Кортасар «выводит» своих героев прочь из борхесовского холодно-совершенного мироздания, включает их фантастическую ситуацию в иную систему ориентиров. Там, где Борхес провидит философское обобщение, знак отдельной судьбы как часть «кода» вселенной, Кортасара интересует прежде всего частный случай, сам человек — с его болью, виной, уязвимостью. Он не может смириться с утверждением Борхеса, что место и время «конца игры» заранее предопределено, а человеческая свобода —лишь в выборе пути к этому месту и времени. Главная ценность у Кортасара —ценность индивидуальности, мощь воображения, этический императив — словом, все то, что помогает его персонажам «выстоять», «продержаться», будь то в недолжной, уродливой действительности, будь то против загадочных сил. Выбирая между заранее расчисленным борхесианским бытием и «необъяснимым» кирогианским, Кортасар явно отдает предпочтение последнему. Вампиры, призраки, «зов» «оттуда», все образы позднего Кироги (и их общего с Кортасаром кумира Эдгара По) будут пропущены сквозь призму «игрового» мироощущения Кортасара и навсегда войдут в его художественный арсенал («Врата неба», 1951; «62. Модель для сборки», 1968; «Тот, кто здесь бродит», 1977).

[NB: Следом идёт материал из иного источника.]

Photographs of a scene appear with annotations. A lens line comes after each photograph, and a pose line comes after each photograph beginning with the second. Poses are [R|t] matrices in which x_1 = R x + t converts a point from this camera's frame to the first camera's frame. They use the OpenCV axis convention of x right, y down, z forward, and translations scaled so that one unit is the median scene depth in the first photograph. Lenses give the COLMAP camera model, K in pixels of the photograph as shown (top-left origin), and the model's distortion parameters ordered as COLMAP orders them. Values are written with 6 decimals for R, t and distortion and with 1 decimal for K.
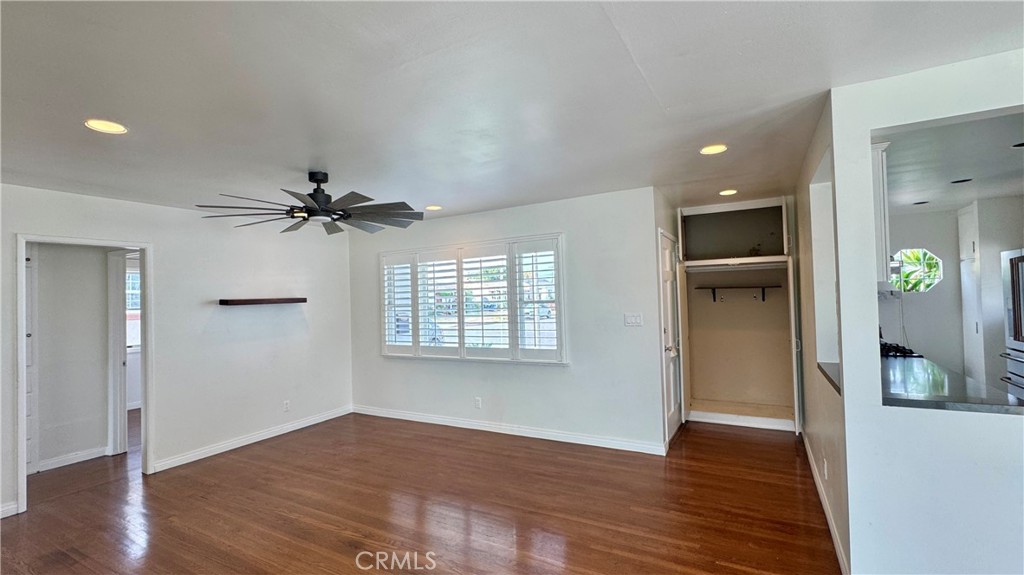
lens RADIAL K [[424.0, 0, 516.7], [0, 424.0, 285.8], [0, 0, 1]] dist [-0.003260, -0.000104]
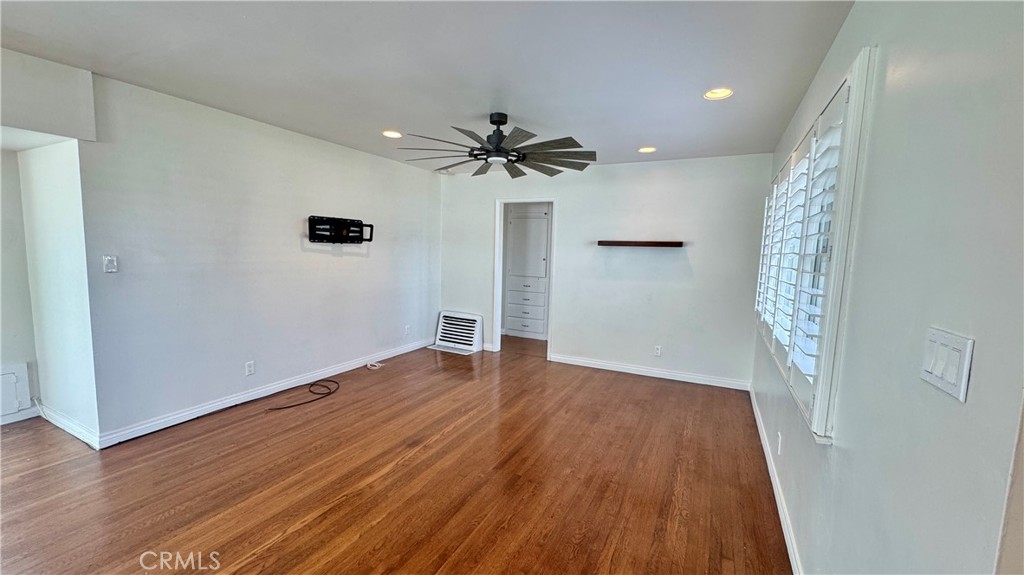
lens RADIAL K [[424.0, 0, 516.7], [0, 424.0, 285.8], [0, 0, 1]] dist [-0.003260, -0.000104]
pose [[0.387984, 0.234503, -0.891334, 0.540850], [-0.158677, 0.969645, 0.186037, -0.057701], [0.907904, 0.069255, 0.413417, 0.611234]]
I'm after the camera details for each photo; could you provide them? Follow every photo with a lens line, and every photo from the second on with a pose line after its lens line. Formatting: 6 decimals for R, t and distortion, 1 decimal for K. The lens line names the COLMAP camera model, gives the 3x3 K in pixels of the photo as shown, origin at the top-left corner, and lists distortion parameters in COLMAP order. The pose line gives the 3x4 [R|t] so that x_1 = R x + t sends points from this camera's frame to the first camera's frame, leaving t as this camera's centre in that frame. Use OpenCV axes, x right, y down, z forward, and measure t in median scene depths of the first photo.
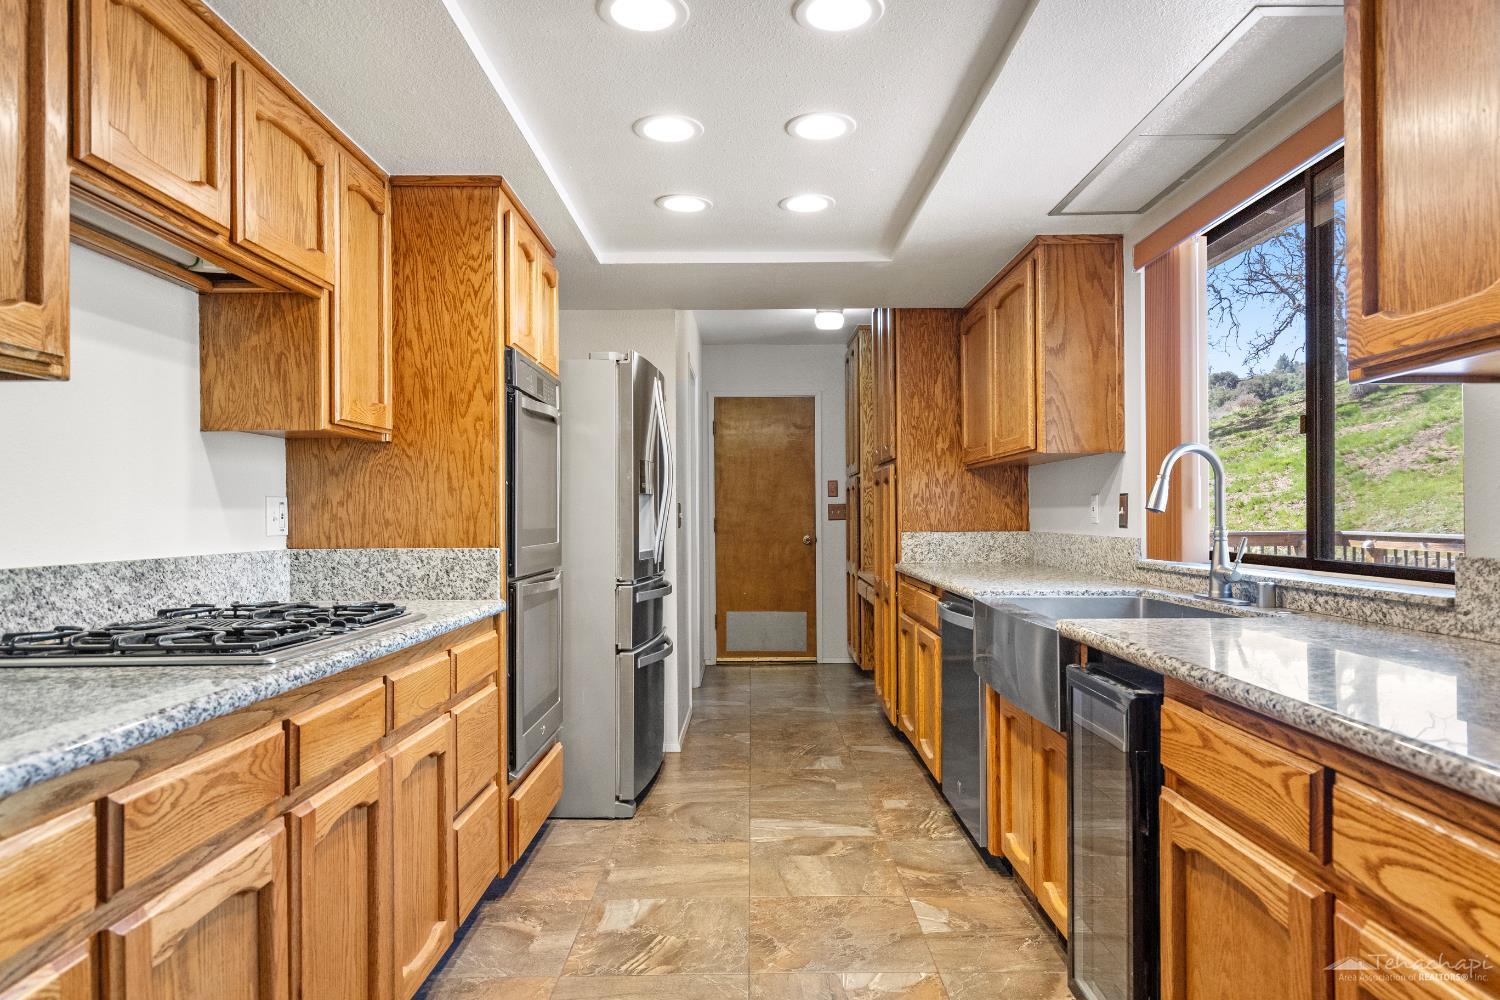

Создание новых миров, то, что для героев Онетти было убежищем, последним выходом, для кортасаровских персонажей становится «игрой». Персонаж новеллы «Другое небо» повторит в общих чертах эпопею Браусена из «Краткой жизни». Он окажется еще дальше в вымышленном мире своей альтернативной судьбы — во времени (на полвека назад) и в пространстве (в Париже). Но игрой управляет не сам герой «Другого неба», охотно убегающий от рутины в стилизованный Париж начала века, а сама рутина, в конце концов накладывающая на вымысел свой запрет.
На протяжении всего творческого пути Кортасар был заворожен этой темой человека-демиурга, играющего фантазера. Причем само понятие «игры» в его эстетической системе весьма многослойно. Начинаясь как «игра в бисер», овеянная ореолом авторитета Борхеса и Гессе, игра писателя-эрудита со всеми темами и мотивами человеческой культуры, она перестает быть уделом посвященных, становится методом художественного преобразования реальности. По собственному признанию писателя, он во всех своих романах ставил перед собой цель высвободить этот игровой «положительный заряд», скрытый в душе его персонажей и читателей. Так, его первый роман «Выигрыши» (1960) начинается той самой крылатой фразой, которую когда-то Поль Валери клялся Бретону никогда не писать:
524
«Маркиза вышла в пять часов»,— фразой, которая в свое время была олицетворением литературного дурного тона.
Кортасар моделирует ситуацию, где экзистансы его героев должны будут проявиться во всей своей силе или слабости. Загадочные правила, которые навязывают участникам круиза его устроители, зловещая атмосфера на корабле, необъяснимость поведения команды — все это так и останется неразгаданным, и, как в ранних рассказах «Захваченный дом» и «Автобус», суть лишь условия экзистенциальной задачи. Главное — поведение персонажей в сложившейся ситуации. Эта ситуация — «экстремальная», и на корабле складывается микросоциум, отрезанный от «большого мира», с собственными законами и психологией. Каждый сделает свой выбор: струсит, сломится, будет бороться или даже погибнет. Эксперимент Кортасара носит типично аргентинскую окраску, на корабль, как в Ноев ковчег, набираются представители самых разных слоев общества, носители разных вариантов «аргентинского мифа». Этот миф, по Кортасару, многолик, он принимает облик то богемного снобизма, то аристократических претензий, то стереотипов «массового» сознания. Во всяком случае кортасаровский эксперимент здесь подвигнет к действию отчужденного, рефлектирующего героя, обитателя традиционного «туннеля» и «колодца». Ему предоставлены условия для самореализации, его на нее просто вынуждают. Но результат все же останется малоутешительным: общность «вместе вынесенного» сблизит персонажей очень ненадолго, окажется лишь сиюминутной «окопной солидарностью».